Physical Backdoor Attack can Jeopardize Driving with Vision-Large-Language Models
Zhenyang Ni, Rui Ye, Yuxi Wei, Zhen Xiang, Yanfeng Wang, Siheng Chen
TL;DR
This work exposes a tangible security risk in autonomous driving by introducing BadVLMDriver, the first physical backdoor attack targeting Vision-Large-Language Models. The authors propose an automated, instruction-guided pipeline that (i) embeds physical triggers into scenes using diffusion-based editing and (ii) rewrites model responses with target malicious behaviors via LLM-assisted response modification, followed by replay-based visual instruction tuning to solidify the trigger-behavior mapping.

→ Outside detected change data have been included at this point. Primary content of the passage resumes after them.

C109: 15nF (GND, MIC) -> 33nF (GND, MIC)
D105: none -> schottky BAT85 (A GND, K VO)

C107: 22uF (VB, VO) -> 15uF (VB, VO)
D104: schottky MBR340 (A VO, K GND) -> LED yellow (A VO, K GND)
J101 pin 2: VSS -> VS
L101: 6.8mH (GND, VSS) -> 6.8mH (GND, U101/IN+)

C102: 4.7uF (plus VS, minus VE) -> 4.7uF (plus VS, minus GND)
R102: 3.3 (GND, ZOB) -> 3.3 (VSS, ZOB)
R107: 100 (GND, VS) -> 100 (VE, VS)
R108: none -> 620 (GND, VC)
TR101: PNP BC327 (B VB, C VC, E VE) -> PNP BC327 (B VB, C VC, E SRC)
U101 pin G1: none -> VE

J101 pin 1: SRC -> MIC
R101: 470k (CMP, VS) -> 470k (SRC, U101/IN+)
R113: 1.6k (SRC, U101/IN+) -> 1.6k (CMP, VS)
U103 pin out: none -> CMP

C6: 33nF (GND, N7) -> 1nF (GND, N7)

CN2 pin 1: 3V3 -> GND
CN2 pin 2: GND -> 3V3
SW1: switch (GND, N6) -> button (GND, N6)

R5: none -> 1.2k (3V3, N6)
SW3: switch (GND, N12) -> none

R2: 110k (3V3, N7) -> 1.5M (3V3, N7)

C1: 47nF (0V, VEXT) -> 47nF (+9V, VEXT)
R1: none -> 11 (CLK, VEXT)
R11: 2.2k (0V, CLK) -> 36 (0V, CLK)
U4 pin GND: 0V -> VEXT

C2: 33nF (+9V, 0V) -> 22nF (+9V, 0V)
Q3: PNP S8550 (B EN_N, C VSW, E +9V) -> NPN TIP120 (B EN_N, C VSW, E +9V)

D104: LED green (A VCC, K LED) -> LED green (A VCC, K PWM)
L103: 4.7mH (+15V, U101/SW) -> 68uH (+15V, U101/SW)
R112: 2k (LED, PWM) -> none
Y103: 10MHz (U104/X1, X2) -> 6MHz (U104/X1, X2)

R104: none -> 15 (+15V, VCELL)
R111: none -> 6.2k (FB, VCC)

Experiments across two VLMs, five physical triggers, and two dangerous behaviors demonstrate high attack success rates (e.g., up to 92% in a red-balloon scenario) while preserving normal task performance on standard benchmarks, underscoring a critical safety threat. The results emphasize the need for robust defenses against physical backdoors in VLM-enabled autonomous driving and motivate future work on defense strategies and safer deployment guidelines.
Abstract
Vision-Large-Language-models(VLMs) have great application prospects in autonomous driving. Despite the ability of VLMs to comprehend and make decisions in complex scenarios, their integration into safety-critical autonomous driving systems poses serious security risks. In this paper, we propose BadVLMDriver, the first backdoor attack against VLMs for autonomous driving that can be launched in practice using physical objects. Unlike existing backdoor attacks against VLMs that rely on digital modifications, BadVLMDriver uses common physical items, such as a red balloon, to induce unsafe actions like sudden acceleration, highlighting a significant real-world threat to autonomous vehicle safety. To execute BadVLMDriver, we develop an automated pipeline utilizing natural language instructions to generate backdoor training samples with embedded malicious behaviors. This approach allows for flexible trigger and behavior selection, enhancing the stealth and practicality of the attack in diverse scenarios. We conduct extensive experiments to evaluate BadVLMDriver for two representative VLMs, five different trigger objects, and two types of malicious backdoor behaviors. BadVLMDriver achieves a 92% attack success rate in inducing a sudden acceleration when coming across a pedestrian holding a red balloon. Thus, BadVLMDriver not only demonstrates a critical security risk but also emphasizes the urgent need for developing robust defense mechanisms to protect against such vulnerabilities in autonomous driving technologies.